## INSTRUCTIONS TO FOLLOW
What is needed here is every record, retyped without any change.

## DATA

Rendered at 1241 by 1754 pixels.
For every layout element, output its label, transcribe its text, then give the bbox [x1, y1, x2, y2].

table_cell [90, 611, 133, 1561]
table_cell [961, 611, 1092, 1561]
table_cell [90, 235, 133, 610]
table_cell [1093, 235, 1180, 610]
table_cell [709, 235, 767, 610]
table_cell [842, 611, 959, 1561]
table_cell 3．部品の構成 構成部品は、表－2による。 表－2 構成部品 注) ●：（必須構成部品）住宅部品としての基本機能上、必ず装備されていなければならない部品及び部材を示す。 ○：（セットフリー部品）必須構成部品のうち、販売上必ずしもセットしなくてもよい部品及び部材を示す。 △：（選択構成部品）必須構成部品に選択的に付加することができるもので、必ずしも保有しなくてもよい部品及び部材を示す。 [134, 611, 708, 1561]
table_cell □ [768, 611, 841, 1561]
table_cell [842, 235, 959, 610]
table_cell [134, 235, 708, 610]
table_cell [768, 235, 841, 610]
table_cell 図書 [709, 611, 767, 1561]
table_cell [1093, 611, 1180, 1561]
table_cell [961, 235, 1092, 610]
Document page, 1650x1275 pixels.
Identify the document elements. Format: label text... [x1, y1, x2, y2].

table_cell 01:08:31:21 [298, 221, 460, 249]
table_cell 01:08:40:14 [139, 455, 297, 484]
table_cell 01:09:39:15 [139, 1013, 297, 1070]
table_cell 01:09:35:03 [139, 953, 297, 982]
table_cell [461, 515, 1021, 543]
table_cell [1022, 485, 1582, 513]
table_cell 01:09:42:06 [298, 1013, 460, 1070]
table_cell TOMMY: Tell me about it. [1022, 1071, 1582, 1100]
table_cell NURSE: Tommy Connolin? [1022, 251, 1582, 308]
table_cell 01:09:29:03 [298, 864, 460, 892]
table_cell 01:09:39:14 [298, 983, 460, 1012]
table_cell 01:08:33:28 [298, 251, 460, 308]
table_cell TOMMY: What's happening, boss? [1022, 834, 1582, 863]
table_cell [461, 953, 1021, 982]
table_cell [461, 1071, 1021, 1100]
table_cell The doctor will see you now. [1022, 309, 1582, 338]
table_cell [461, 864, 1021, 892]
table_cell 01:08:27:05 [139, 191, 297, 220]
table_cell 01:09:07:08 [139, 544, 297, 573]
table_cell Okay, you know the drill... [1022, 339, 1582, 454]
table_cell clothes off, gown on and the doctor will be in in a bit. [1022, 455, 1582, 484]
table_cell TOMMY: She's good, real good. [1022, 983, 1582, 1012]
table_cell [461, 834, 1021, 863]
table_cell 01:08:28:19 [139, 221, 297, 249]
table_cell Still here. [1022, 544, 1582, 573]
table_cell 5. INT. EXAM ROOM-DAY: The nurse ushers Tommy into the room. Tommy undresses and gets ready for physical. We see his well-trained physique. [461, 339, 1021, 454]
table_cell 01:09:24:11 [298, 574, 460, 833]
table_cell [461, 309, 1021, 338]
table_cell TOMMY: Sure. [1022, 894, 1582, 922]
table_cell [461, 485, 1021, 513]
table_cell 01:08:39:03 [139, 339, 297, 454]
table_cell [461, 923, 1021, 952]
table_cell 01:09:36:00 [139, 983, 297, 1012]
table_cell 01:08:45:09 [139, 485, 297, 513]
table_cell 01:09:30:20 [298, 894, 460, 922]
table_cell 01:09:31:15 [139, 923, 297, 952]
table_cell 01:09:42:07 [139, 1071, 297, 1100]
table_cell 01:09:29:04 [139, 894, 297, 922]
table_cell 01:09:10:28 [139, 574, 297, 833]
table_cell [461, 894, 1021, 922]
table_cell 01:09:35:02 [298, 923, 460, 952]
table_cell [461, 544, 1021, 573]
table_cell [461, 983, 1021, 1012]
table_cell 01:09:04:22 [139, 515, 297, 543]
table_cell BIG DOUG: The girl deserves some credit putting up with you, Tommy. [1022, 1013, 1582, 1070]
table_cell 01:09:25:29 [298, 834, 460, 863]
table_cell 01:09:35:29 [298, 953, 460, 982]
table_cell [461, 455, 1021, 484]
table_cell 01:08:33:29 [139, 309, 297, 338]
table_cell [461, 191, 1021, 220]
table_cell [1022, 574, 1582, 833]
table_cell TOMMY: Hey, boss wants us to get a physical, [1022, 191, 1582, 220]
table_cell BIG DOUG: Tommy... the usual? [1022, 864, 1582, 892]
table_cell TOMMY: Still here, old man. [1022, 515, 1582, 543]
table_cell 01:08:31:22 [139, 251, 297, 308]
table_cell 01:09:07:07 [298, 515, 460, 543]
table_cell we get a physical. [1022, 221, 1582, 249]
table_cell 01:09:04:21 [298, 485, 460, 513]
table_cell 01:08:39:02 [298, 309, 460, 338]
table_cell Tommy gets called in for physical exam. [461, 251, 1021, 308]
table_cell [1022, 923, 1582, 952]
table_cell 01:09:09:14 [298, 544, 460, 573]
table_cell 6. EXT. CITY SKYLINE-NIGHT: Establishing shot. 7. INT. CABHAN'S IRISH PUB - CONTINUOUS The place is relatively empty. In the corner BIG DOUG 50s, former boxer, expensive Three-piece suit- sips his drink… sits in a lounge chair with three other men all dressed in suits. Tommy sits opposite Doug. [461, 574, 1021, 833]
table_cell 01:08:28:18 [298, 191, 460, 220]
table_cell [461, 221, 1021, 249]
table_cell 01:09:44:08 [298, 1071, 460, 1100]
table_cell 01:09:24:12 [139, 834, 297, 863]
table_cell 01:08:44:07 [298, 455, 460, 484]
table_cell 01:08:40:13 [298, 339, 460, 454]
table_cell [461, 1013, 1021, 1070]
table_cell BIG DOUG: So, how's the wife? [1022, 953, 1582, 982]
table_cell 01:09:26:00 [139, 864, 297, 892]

## OUTPUT OF THE EXERCISE
Rendered at 1241 by 1754 pixels.
For every layout element, output its label, transcribe its text, then give the bbox [x1, y1, x2, y2].

table_cell [90, 611, 133, 1561]
table_cell [961, 611, 1092, 1561]
table_cell [90, 235, 133, 610]
table_cell [1093, 235, 1180, 610]
table_cell [709, 235, 767, 610]
table_cell [842, 611, 959, 1561]
table_cell 3．部品の構成 構成部品は、表－2による。 表－2 構成部品 注) ●：（必須構成部品）住宅部品としての基本機能上、必ず装備されていなければならない部品及び部材を示す。 ○：（セットフリー部品）必須構成部品のうち、販売上必ずしもセットしなくてもよい部品及び部材を示す。 △：（選択構成部品）必須構成部品に選択的に付加することができるもので、必ずしも保有しなくてもよい部品及び部材を示す。 [134, 611, 708, 1561]
table_cell □ [768, 611, 841, 1561]
table_cell [842, 235, 959, 610]
table_cell [134, 235, 708, 610]
table_cell [768, 235, 841, 610]
table_cell 図書 [709, 611, 767, 1561]
table_cell [1093, 611, 1180, 1561]
table_cell [961, 235, 1092, 610]
Document page, 1650x1275 pixels.
Identify the document elements. Format: label text... [x1, y1, x2, y2].

table_cell 01:08:31:21 [298, 221, 460, 249]
table_cell 01:08:40:14 [139, 455, 297, 484]
table_cell 01:09:39:15 [139, 1013, 297, 1070]
table_cell 01:09:35:03 [139, 953, 297, 982]
table_cell [461, 515, 1021, 543]
table_cell [1022, 485, 1582, 513]
table_cell 01:09:42:06 [298, 1013, 460, 1070]
table_cell TOMMY: Tell me about it. [1022, 1071, 1582, 1100]
table_cell NURSE: Tommy Connolin? [1022, 251, 1582, 308]
table_cell 01:09:29:03 [298, 864, 460, 892]
table_cell 01:09:39:14 [298, 983, 460, 1012]
table_cell 01:08:33:28 [298, 251, 460, 308]
table_cell TOMMY: What's happening, boss? [1022, 834, 1582, 863]
table_cell [461, 953, 1021, 982]
table_cell [461, 1071, 1021, 1100]
table_cell The doctor will see you now. [1022, 309, 1582, 338]
table_cell [461, 864, 1021, 892]
table_cell 01:08:27:05 [139, 191, 297, 220]
table_cell 01:09:07:08 [139, 544, 297, 573]
table_cell Okay, you know the drill... [1022, 339, 1582, 454]
table_cell clothes off, gown on and the doctor will be in in a bit. [1022, 455, 1582, 484]
table_cell TOMMY: She's good, real good. [1022, 983, 1582, 1012]
table_cell [461, 834, 1021, 863]
table_cell 01:08:28:19 [139, 221, 297, 249]
table_cell Still here. [1022, 544, 1582, 573]
table_cell 5. INT. EXAM ROOM-DAY: The nurse ushers Tommy into the room. Tommy undresses and gets ready for physical. We see his well-trained physique. [461, 339, 1021, 454]
table_cell 01:09:24:11 [298, 574, 460, 833]
table_cell [461, 309, 1021, 338]
table_cell TOMMY: Sure. [1022, 894, 1582, 922]
table_cell [461, 485, 1021, 513]
table_cell 01:08:39:03 [139, 339, 297, 454]
table_cell [461, 923, 1021, 952]
table_cell 01:09:36:00 [139, 983, 297, 1012]
table_cell 01:08:45:09 [139, 485, 297, 513]
table_cell 01:09:30:20 [298, 894, 460, 922]
table_cell 01:09:31:15 [139, 923, 297, 952]
table_cell 01:09:42:07 [139, 1071, 297, 1100]
table_cell 01:09:29:04 [139, 894, 297, 922]
table_cell 01:09:10:28 [139, 574, 297, 833]
table_cell [461, 894, 1021, 922]
table_cell 01:09:35:02 [298, 923, 460, 952]
table_cell [461, 544, 1021, 573]
table_cell [461, 983, 1021, 1012]
table_cell 01:09:04:22 [139, 515, 297, 543]
table_cell BIG DOUG: The girl deserves some credit putting up with you, Tommy. [1022, 1013, 1582, 1070]
table_cell 01:09:25:29 [298, 834, 460, 863]
table_cell 01:09:35:29 [298, 953, 460, 982]
table_cell [461, 455, 1021, 484]
table_cell 01:08:33:29 [139, 309, 297, 338]
table_cell [461, 191, 1021, 220]
table_cell [1022, 574, 1582, 833]
table_cell TOMMY: Hey, boss wants us to get a physical, [1022, 191, 1582, 220]
table_cell BIG DOUG: Tommy... the usual? [1022, 864, 1582, 892]
table_cell TOMMY: Still here, old man. [1022, 515, 1582, 543]
table_cell 01:08:31:22 [139, 251, 297, 308]
table_cell 01:09:07:07 [298, 515, 460, 543]
table_cell we get a physical. [1022, 221, 1582, 249]
table_cell 01:09:04:21 [298, 485, 460, 513]
table_cell 01:08:39:02 [298, 309, 460, 338]
table_cell Tommy gets called in for physical exam. [461, 251, 1021, 308]
table_cell [1022, 923, 1582, 952]
table_cell 01:09:09:14 [298, 544, 460, 573]
table_cell 6. EXT. CITY SKYLINE-NIGHT: Establishing shot. 7. INT. CABHAN'S IRISH PUB - CONTINUOUS The place is relatively empty. In the corner BIG DOUG 50s, former boxer, expensive Three-piece suit- sips his drink… sits in a lounge chair with three other men all dressed in suits. Tommy sits opposite Doug. [461, 574, 1021, 833]
table_cell 01:08:28:18 [298, 191, 460, 220]
table_cell [461, 221, 1021, 249]
table_cell 01:09:44:08 [298, 1071, 460, 1100]
table_cell 01:09:24:12 [139, 834, 297, 863]
table_cell 01:08:44:07 [298, 455, 460, 484]
table_cell 01:08:40:13 [298, 339, 460, 454]
table_cell [461, 1013, 1021, 1070]
table_cell BIG DOUG: So, how's the wife? [1022, 953, 1582, 982]
table_cell 01:09:26:00 [139, 864, 297, 892]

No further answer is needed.